The legal fallout from the Russia sanctions


    Thomas Laryea is an international law and policy expert at Orrick, Herrington & Sutcliffe. He specialises in advising governments and creditors on international finance matters. In this post, he explores the legal ramifications for international economic law following Russia’s invasion of Ukraine.

    The armed conflict between Russia and Ukraine has already had profound geopolitical repercussions, as well as tragic human costs. It is also highly complex for international economic law and the institutions that govern it. In particular, the IMF.

    Before we dive into the central issues, however, some context.

    After the collapse of the Soviet Union in 1991, the former republics of the bloc were broken up into their own states. law. A dissolution under international law would have been messy, not least because it would have meant that the Soviet Union’s assets and liabilities would have to be allocated among the new successor states. However, Russia insisted that it be treated as the continuing state. That meant Russia retained all its international assets (such as foreign exchange reserves) and liabilities (such as obligations on international debt contracts).

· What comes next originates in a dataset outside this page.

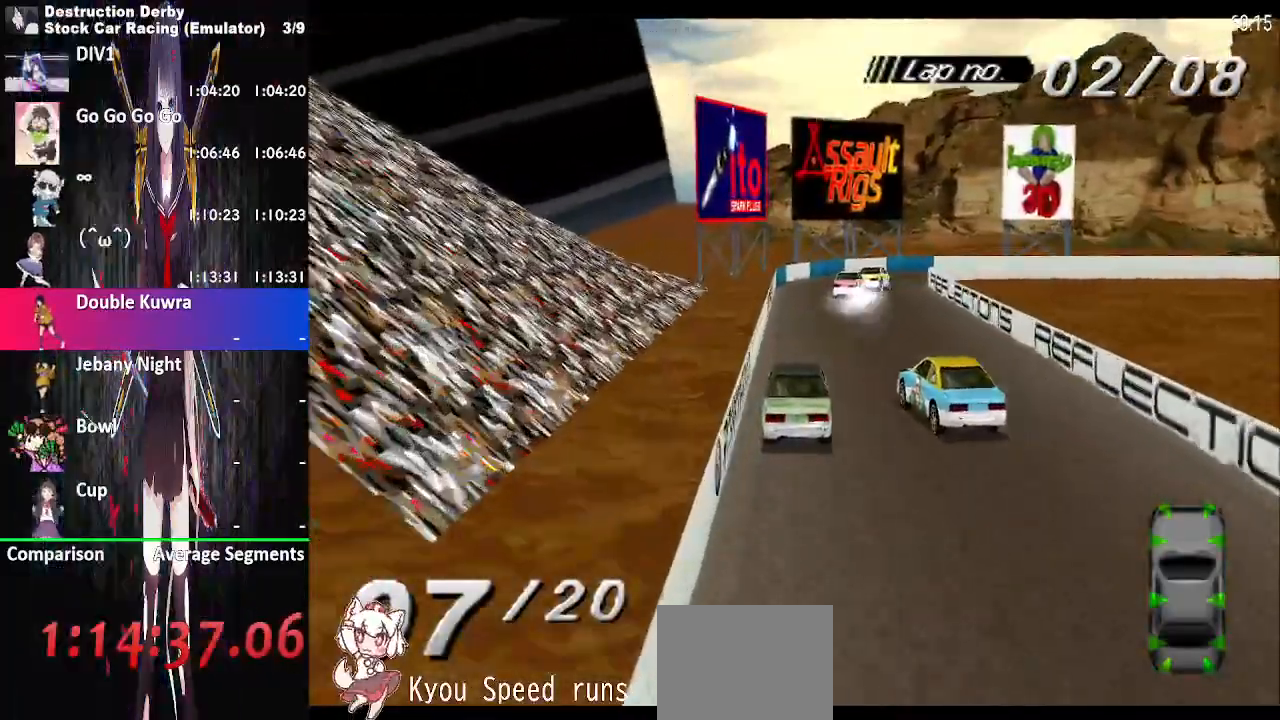
{"buttons": ["DPAD_RIGHT"], "right_stick": "center", "button_events": [[317, "DPAD_RIGHT", "down"], [483, "CROSS", "up"]]}
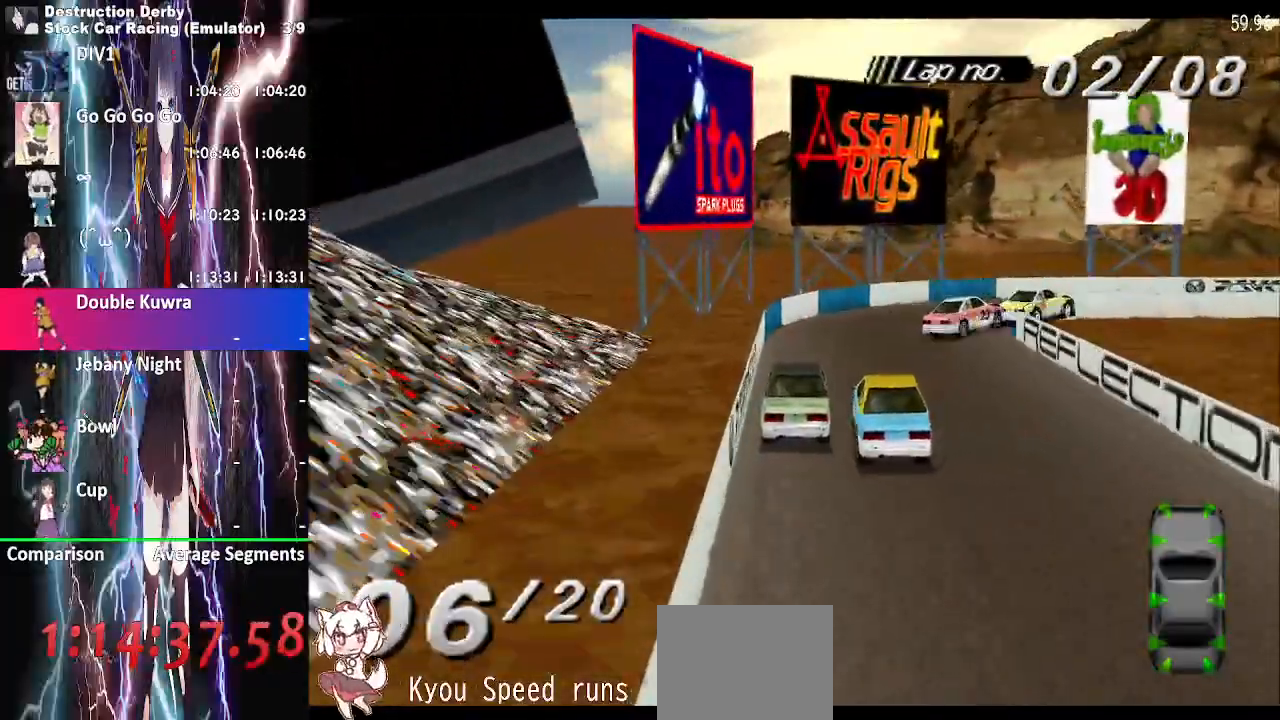
{"buttons": ["CROSS", "DPAD_RIGHT"], "right_stick": "center", "button_events": [[367, "CROSS", "down"]]}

    This approach also meant Russia continued the Soviet Union’s membership and status in international organisations such as the UN Security Council. And the former Soviet Union republics became new states under international law.

    Now to today. What are the international economic law implications of Russia’s invasion of the Ukraine?

    The IMF, in a joint statement with the World Bank, signalled on Tuesday that it’s responding to Ukraine’s request for emergency financing, and is continuing to work on making an additional $2.2bn available for the nation before June’s end.

    But what would happen if Russia were to apply for IMF financing to cushion the blow from the sanctions?

    Russia’s invasion of Ukraine does not breach its obligations under the IMF’s Articles of Agreement: Russia remains a full member of the IMF member and remains eligible for financing from the Fund. Russia could therefore immediately draw on its circa $5bn “reserve tranche” in the IMF without any conditions. Beyond that, however, the geopolitical reality suggests that securing the IMF Executive Board votes to approve additional financing would be impossible.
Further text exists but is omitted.